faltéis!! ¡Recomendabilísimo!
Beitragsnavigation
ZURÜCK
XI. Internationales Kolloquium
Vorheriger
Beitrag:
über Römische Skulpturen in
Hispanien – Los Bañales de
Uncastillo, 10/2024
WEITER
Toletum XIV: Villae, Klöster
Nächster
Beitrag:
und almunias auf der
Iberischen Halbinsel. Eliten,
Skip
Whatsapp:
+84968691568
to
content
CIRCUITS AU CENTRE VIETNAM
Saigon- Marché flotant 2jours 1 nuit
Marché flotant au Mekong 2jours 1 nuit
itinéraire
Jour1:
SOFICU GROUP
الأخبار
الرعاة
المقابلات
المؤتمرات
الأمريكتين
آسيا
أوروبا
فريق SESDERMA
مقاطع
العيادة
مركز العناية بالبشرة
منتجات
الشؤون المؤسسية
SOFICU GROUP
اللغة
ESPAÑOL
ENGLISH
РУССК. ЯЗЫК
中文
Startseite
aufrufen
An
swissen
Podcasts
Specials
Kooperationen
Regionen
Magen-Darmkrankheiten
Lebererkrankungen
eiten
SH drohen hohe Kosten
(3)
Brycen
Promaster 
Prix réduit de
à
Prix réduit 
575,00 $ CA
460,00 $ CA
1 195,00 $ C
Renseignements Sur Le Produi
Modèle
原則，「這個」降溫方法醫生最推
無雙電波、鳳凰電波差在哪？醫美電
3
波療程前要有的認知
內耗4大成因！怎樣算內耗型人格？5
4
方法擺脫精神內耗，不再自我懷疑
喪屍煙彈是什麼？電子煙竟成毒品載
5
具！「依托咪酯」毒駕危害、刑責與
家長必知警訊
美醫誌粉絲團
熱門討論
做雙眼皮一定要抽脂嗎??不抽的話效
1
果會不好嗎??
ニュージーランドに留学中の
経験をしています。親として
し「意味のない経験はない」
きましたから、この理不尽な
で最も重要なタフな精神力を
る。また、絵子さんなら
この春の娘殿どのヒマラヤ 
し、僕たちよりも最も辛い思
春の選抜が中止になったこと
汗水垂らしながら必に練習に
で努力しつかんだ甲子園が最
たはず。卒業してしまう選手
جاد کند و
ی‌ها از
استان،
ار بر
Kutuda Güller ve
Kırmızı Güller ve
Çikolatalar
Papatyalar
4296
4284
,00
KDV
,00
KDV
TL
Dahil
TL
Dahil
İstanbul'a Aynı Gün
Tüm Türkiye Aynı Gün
....................
#### [Assignment]
Each line from the one with "原則，「這個」降溫方法醫生最推" through the end of the entries above must be set down exactly, both end lines included, and no other line may appear.

#### [Result]
原則，「這個」降溫方法醫生最推
無雙電波、鳳凰電波差在哪？醫美電
3
波療程前要有的認知
內耗4大成因！怎樣算內耗型人格？5
4
方法擺脫精神內耗，不再自我懷疑
喪屍煙彈是什麼？電子煙竟成毒品載
5
具！「依托咪酯」毒駕危害、刑責與
家長必知警訊
美醫誌粉絲團
熱門討論
做雙眼皮一定要抽脂嗎??不抽的話效
1
果會不好嗎??
ニュージーランドに留学中の
経験をしています。親として
し「意味のない経験はない」
きましたから、この理不尽な
で最も重要なタフな精神力を
る。また、絵子さんなら
この春の娘殿どのヒマラヤ 
し、僕たちよりも最も辛い思
春の選抜が中止になったこと
汗水垂らしながら必に練習に
で努力しつかんだ甲子園が最
たはず。卒業してしまう選手
جاد کند و
ی‌ها از
استان،
ار بر
Kutuda Güller ve
Kırmızı Güller ve
Çikolatalar
Papatyalar
4296
4284
,00
KDV
,00
KDV
TL
Dahil
TL
Dahil
İstanbul'a Aynı Gün
Tüm Türkiye Aynı Gün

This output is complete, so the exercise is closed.